Hydrolytic and nonhydrolytic interactions in the ATP regulation of CFTR Cl- conductance.

Previously, we showed in the native sweat duct that, in the presence of 0.1-0.5 mM ATP, nonhydrolyzable ATP analogue adenosine 5'-adenylylimidodiphosphate (AMP-PNP) can activate cystic fibrosis transmembrane conductance regulator Cl- conductance (CFTR GCl) (15). The objective of this study is to determine if 1) nonhydrolytic ATP binding alone can activate CFTR GCl after stable phosphorylation [in the presence of adenosine 5'-O-(3-thiotriphosphate) and phosphatase inhibition cocktail] of CFTR or 2) an ATP hydrolysis (in addition to phosphorylation) is required to support subsequent nonhydrolytic ATP regulation of CFTR GCl. We show that stably phosphorylated CFTR could only be activated by AMP-PNP in the presence of a small background ATP concentration. However, AMP-PNP can sustain previously activated CFTR GCl in the absence of ATP, even though Mg2+ is required for phosphorylation activation of CFTR GCl. However, once stably phosphorylated, ATP activation of CFTR GCl is independent of Mg2+. Our results show that both hydrolytic and nonhydrolytic interactions regulate CFTR GCl in vivo. Nonhydrolytic ATP interaction plays a significant role in both activation and deactivation of CFTR GCl.

(Data items)
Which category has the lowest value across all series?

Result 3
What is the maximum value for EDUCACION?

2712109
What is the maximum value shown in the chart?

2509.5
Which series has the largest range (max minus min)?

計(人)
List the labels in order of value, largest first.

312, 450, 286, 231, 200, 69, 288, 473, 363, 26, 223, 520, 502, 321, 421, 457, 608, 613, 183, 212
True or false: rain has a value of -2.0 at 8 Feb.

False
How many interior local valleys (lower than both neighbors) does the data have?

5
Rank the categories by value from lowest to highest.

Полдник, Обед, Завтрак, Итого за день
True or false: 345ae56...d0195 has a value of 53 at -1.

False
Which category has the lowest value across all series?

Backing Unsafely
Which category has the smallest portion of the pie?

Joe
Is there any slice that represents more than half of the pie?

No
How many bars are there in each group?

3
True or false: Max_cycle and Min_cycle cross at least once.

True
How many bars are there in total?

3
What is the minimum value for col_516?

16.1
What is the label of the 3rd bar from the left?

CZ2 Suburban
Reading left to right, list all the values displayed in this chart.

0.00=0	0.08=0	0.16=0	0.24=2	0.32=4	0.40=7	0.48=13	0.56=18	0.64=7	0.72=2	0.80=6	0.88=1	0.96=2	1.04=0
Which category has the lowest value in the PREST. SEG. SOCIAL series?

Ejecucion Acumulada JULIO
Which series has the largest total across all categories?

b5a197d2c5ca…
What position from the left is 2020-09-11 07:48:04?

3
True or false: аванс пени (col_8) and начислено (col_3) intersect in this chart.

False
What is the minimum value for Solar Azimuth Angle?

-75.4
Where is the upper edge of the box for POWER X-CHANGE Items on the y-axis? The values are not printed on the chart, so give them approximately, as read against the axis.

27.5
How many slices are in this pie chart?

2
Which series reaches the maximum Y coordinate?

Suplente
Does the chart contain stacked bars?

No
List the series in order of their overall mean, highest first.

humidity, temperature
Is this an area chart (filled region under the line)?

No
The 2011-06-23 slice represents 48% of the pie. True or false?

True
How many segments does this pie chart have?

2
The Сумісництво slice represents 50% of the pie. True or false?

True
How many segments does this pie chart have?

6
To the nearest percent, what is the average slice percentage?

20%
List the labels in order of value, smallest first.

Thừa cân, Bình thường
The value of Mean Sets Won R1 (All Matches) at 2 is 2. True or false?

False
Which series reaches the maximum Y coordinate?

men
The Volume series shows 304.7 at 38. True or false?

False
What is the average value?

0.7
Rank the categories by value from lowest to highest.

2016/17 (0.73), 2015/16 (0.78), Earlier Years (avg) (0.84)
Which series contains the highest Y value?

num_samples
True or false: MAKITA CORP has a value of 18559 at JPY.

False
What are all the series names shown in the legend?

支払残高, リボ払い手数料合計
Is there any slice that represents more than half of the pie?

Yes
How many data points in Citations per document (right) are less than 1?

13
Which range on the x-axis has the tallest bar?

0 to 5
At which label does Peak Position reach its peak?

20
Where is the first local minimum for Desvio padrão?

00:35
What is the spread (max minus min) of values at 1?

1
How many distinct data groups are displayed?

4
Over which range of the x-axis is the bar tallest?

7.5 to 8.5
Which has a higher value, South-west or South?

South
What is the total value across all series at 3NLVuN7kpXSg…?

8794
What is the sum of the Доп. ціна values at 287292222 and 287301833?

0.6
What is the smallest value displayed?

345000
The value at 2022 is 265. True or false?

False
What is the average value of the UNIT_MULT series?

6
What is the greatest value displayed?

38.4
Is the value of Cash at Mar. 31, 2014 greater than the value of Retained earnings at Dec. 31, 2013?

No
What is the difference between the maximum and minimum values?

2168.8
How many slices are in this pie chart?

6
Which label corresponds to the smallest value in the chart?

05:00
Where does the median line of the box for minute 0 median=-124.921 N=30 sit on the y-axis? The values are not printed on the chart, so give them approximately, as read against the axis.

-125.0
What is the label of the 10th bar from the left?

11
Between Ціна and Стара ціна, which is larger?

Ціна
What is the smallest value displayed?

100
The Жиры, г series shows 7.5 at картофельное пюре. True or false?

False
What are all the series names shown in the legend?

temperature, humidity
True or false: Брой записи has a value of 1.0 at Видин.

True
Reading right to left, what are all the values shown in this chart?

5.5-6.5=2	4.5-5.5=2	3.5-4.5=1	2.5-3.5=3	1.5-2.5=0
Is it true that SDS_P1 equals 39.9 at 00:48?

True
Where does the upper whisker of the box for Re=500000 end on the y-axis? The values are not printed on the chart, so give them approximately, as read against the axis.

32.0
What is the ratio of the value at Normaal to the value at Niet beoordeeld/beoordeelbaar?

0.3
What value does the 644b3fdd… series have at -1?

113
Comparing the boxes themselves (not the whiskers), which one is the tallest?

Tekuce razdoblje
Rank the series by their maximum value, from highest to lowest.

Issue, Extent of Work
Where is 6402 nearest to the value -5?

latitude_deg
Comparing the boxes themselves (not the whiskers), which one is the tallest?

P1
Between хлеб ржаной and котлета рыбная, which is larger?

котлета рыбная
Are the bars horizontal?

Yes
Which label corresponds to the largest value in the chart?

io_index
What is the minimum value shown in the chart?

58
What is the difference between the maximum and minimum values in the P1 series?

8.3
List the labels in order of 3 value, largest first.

* Activity *
List every nucleotide or nucleotide analogue named in the abstract on ATP regulation of CFTR Cl- conductance, one per line.

* Output below *
ATP
adenosine 5'-adenylylimidodiphosphate (AMP-PNP)
adenosine 5'-O-(3-thiotriphosphate)